# Source document
# # # # # # #

I swear, if anyone tried to slip me food that I had told them I didn’t like, I would no longer speak to that person. I’m not here for you to ‘engineer’ my food tastes.

I agree completely, CandidGamera. I’m not a picky eater, and I would probably eat what was put in front of me regardless, but hiding stuff in food that you know people won’t like/are allergic to is so far beyond rude that rude is a faint memory to these people. I can’t imagine making food for people and me deciding what they will and won’t eat - “So, think you’re vegetarian, eh? Let’s just see how you like these bacon bits I’ve slipped in the salad…MWUAHHAHAHAHAH!”

On the related note of food “fights” … I have an aunt and uncle in Columbus. I like them, and they’re friendly, but just just don’t think about other people sometimes.

Frex : Serving lasagna… which was in fact vegetarian lasagna. A minor trespass, but I would’ve liked to have known. I suppose they’ll just have to forgive me for spitting out the first bite in my napkin and not eating any more of it.

Frex2 : I had some pizza one evening from my favorite Columbus pizza joint, and had saved a small portion in a box in their refrigerator. I intended to eat it the next morning for breakfast … Hah! I wake up, my aunt asks what I want for breakfast, I say that I’m going to be having my pizza… at which time my uncle mentions that he’s already eaten it.

# # # # # # #

# Data supplied

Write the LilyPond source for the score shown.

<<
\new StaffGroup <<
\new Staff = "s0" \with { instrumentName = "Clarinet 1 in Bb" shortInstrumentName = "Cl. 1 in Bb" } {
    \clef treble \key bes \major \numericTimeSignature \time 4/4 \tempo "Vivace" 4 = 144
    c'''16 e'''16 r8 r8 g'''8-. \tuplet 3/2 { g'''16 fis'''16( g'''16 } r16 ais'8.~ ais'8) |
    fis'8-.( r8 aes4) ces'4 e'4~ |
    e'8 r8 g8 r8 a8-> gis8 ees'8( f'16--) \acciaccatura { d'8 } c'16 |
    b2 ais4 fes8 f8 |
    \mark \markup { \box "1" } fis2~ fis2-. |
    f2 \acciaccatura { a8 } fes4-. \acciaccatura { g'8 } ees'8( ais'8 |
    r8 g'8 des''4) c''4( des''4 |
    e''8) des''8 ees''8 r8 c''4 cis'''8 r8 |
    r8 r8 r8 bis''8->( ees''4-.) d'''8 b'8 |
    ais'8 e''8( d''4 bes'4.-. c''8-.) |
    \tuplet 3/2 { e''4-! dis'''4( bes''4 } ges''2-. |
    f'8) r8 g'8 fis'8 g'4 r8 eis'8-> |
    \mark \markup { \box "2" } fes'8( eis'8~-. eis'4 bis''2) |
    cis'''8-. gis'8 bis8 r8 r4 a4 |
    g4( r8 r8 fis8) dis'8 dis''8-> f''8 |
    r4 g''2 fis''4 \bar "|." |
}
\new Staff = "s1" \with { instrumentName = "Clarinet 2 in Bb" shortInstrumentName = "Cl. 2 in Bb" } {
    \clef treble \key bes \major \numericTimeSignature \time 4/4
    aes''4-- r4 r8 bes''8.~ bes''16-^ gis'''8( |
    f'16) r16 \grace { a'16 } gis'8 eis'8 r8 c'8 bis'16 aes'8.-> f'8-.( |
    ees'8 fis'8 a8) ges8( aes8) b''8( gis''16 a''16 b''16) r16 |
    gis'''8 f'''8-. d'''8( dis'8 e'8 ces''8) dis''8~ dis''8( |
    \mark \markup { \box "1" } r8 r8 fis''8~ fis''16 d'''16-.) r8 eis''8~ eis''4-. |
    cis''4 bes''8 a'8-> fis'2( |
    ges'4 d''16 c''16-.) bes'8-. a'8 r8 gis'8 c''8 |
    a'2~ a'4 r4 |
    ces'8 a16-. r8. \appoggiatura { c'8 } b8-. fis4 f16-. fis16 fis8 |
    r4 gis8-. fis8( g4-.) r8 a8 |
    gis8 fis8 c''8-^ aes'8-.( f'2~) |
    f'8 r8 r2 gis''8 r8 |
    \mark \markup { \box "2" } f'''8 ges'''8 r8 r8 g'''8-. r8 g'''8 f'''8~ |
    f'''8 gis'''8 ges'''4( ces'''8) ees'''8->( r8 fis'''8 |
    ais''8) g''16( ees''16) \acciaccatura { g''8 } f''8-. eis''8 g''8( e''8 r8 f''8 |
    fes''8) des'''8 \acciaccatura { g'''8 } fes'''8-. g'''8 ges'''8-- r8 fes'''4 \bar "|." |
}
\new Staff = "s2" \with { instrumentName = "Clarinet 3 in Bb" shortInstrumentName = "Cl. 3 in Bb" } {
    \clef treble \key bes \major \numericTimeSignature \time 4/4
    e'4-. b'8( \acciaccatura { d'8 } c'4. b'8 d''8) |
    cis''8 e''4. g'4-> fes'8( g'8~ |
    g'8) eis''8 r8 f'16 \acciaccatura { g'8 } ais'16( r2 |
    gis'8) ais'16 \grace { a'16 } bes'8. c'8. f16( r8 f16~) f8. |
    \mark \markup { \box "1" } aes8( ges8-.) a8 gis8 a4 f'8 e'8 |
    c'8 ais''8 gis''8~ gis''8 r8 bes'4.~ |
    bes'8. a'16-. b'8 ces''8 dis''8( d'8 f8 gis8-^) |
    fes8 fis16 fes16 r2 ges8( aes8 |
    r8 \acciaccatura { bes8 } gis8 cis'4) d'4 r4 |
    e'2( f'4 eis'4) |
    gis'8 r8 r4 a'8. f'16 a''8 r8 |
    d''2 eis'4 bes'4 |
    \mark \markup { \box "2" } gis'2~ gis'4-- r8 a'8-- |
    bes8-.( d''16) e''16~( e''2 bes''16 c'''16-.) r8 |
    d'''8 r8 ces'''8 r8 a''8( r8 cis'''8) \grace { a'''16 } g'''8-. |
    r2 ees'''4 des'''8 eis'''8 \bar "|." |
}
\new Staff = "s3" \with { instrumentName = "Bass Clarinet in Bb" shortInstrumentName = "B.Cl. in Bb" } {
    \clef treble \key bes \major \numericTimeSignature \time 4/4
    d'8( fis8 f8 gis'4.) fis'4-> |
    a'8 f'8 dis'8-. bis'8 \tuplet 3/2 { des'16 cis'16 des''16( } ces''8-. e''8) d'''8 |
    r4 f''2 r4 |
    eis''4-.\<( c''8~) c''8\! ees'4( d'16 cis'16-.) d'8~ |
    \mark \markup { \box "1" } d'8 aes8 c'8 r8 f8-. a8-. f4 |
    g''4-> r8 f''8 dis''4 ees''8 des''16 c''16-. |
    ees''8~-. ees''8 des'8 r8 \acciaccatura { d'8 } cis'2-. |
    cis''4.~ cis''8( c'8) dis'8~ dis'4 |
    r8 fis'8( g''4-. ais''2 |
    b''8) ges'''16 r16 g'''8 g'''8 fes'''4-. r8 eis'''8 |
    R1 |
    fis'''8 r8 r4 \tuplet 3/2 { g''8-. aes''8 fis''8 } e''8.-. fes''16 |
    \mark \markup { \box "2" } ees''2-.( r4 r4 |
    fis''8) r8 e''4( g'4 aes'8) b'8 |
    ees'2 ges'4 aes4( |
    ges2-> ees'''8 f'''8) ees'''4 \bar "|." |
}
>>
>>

# # # # # # #

# Activity list
a) From the food comments, quote the passage that begins with the words containing "Frex2 : I had" and ends with "already eaten it.".
b) Answer these about the food comments, one per line:
(i) In what city do the aunt and uncle live?
(ii) What kind of lasagna was served?
(iii) Who had eaten the saved pizza?
c) Continue the food comments from the point where they stop.

# Answers for the exercise
a)
Frex2 : I had some pizza one evening from my favorite Columbus pizza joint, and had saved a small portion in a box in their refrigerator. I intended to eat it the next morning for breakfast … Hah! I wake up, my aunt asks what I want for breakfast, I say that I’m going to be having my pizza… at which time my uncle mentions that he’s already eaten it.

b)
(i) Columbus
(ii) Vegetarian lasagna
(iii) The uncle

c)
Thinking he was joking, I said, naturally… ‘You’re kidding.’

“Nope…”

Grah!

Spam! Yum!
Some serving suggestions:
Peanut butter, fried spam, and orange marmalade sandwiches (on toast).
Diced and fried spam omelets w/ onions and peppers.
Korean-style spam stirfry w/ a side of kimchi
Fried spam in barbecue sauce on a bun.
Spam, poached egg, and cheese on an english muffin or a bagel.
Ground spam and pickles mixed with mayonaise as a sandwich spread.
Diced spam and fish sauce with ramein noodles.
The list is virtually endless. Spam is an infinitely versatile foodstuff.

Do you really not eat food that has been prepared by “other than family” or restaurants? No neighborhood picnics? No baking items from work? Nothing?!

I guess I’ve never known anyone who has that rule.

LOL, Pennsic War, August, Coopers Lake Campground, near Pittsburg =)

I think first night’s HarbigerBash is going to be about 65 people this summer=)

There are, admittedly, occasional exceptions. There’s a hot dog sale at work here… but everything comes out of storebought packages which are plainly visible.

Chocolate chip cookies are also an exception, provided the person in question verifies that they contain no nuts, oatmeal, peanut butter, or anything other than baked cookie dough and chocolate chips.

Apart from that, yeah… I don’t have any food allergies or anything either, I just don’t tend to trust other people to not make things with horrible unexpected ingredients. (“Yeah, I use seaweed as a thickener for my pizza sauce!”)

I am pretty sure that my husband married me, not for my culinary skills, but to de-pickle his hamburgers we get from various drive thru’s.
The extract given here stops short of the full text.